What is your contact center’s practice for following up on unanswered calls? Do agents call leads back individually or do you recycle your lists and campaigns? Does the software you use give you the option to incorporate redial rules into your campaigns?
Redial rules help you incorporate a strategic, direct approach to returning unanswered calls. If you haven’t used them before, learn more about utilizing this helpful feature into your dialing campaigns.
What are redial rules?
Redial rules are a set of parameters that enable the system to make another attempt to contact calls that didn’t connect. Managers determine the settings the system should follow, including:
- Which dispositions receive a callback
- No answer
- How long to wait before the next call attempt
- How many call attempts to make
- Whether or not to follow up with an SMS message
When a call is within these parameters, the system places the individual number back into the queue depending on the call back time chosen. There is no need for your agents to remember to make another attempt; the software handles these redials for them.

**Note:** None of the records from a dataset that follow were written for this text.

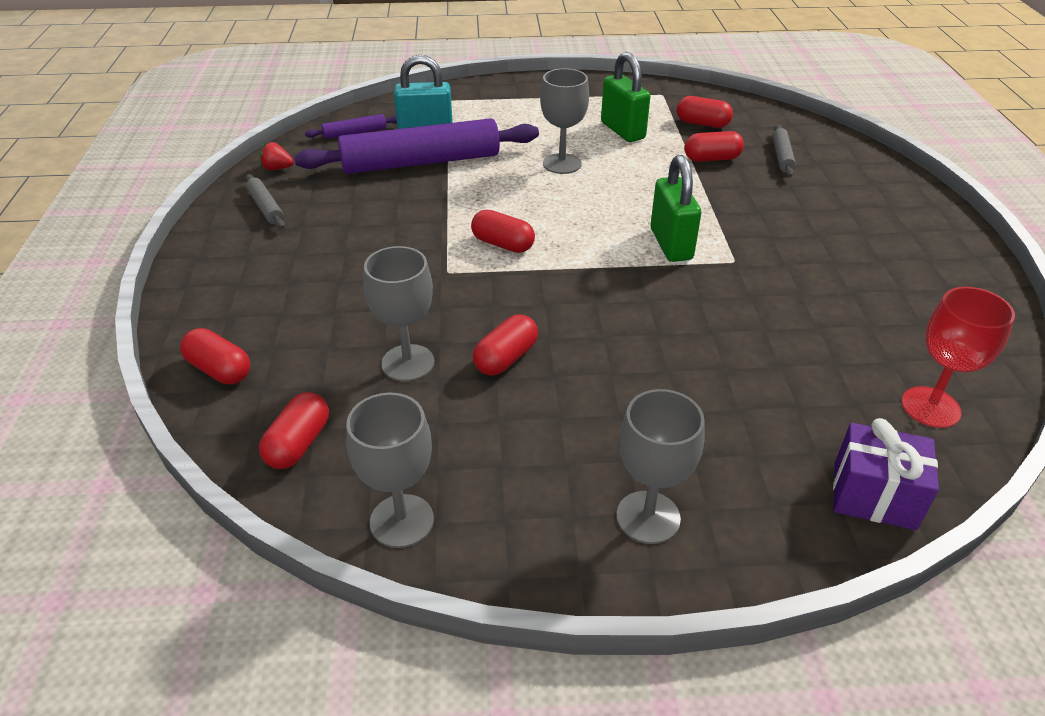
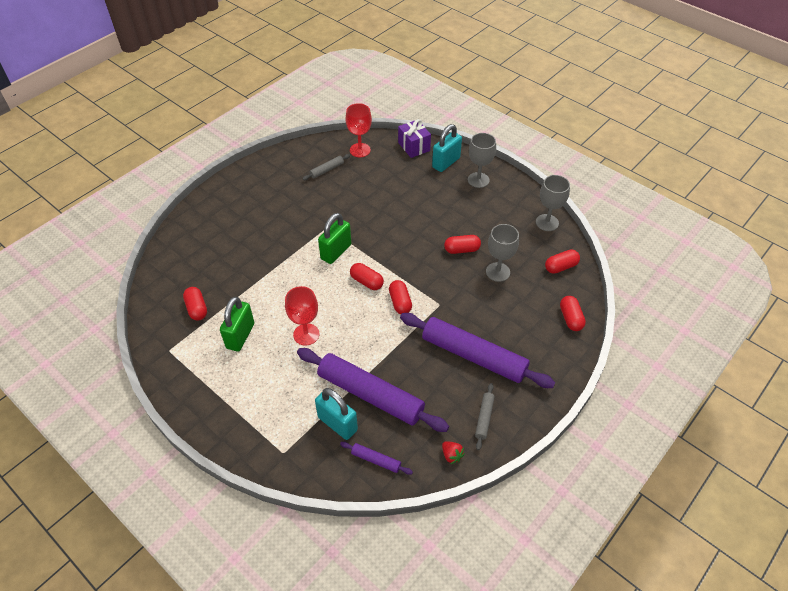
camera: 135 degrees left, 10 degrees up
grey goblet [540,68,589,174] -> red goblet [285,286,320,346]
red capsule [684,131,744,162] -> red capsule moved to [350,263,384,290]
grey rolling pin [772,125,796,177] -> grey rolling pin moved to [302,154,350,180]
none -> purple rolling pin [400,313,555,388]
none -> turquoise padlock [432,124,462,172]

How do redial rules differ from recycling data?
Recycling data takes a list or an entire campaign, scrubs Live Answers and other selected dispositions and creates a new list to dial. In order to recycle, though, you must wait until the campaign is completed and every lead has been dialed.
Initiate a recycle when your list or campaign is out of new leads to dial. Determine which dispositions to While it is not as time-sensitive to recycle your lists and campaigns, it keeps all of your data together.
Which is better: redialing or recycling?
You can use redialing and recycling for two different purposes. Redialing is useful for a guaranteed call attempt after a set number of hours or days. You don’t have to wait until dialing through the entire list or campaign; redial rules insert attempts back into the current calling queue.
Depending on how long it takes your agents to move through the data on a campaign, callbacks might not happen for days to weeks at a time. If you want to call no answers again in a timely fashion, redial rules are a strategic option.
Once you’ve reached the end of your redials, though, and your campaigns have no more leads, it’s time to recycle your lists. Scrub the dispositions you don’t want to dial then reattach the new list either to your original campaign or create a new one.
Using redial rules and recycling together is the best approach for dialing through your lists. Each has positives to their use; when you combine them, you’ll follow up on more calls and your contact ratios will skyrocket.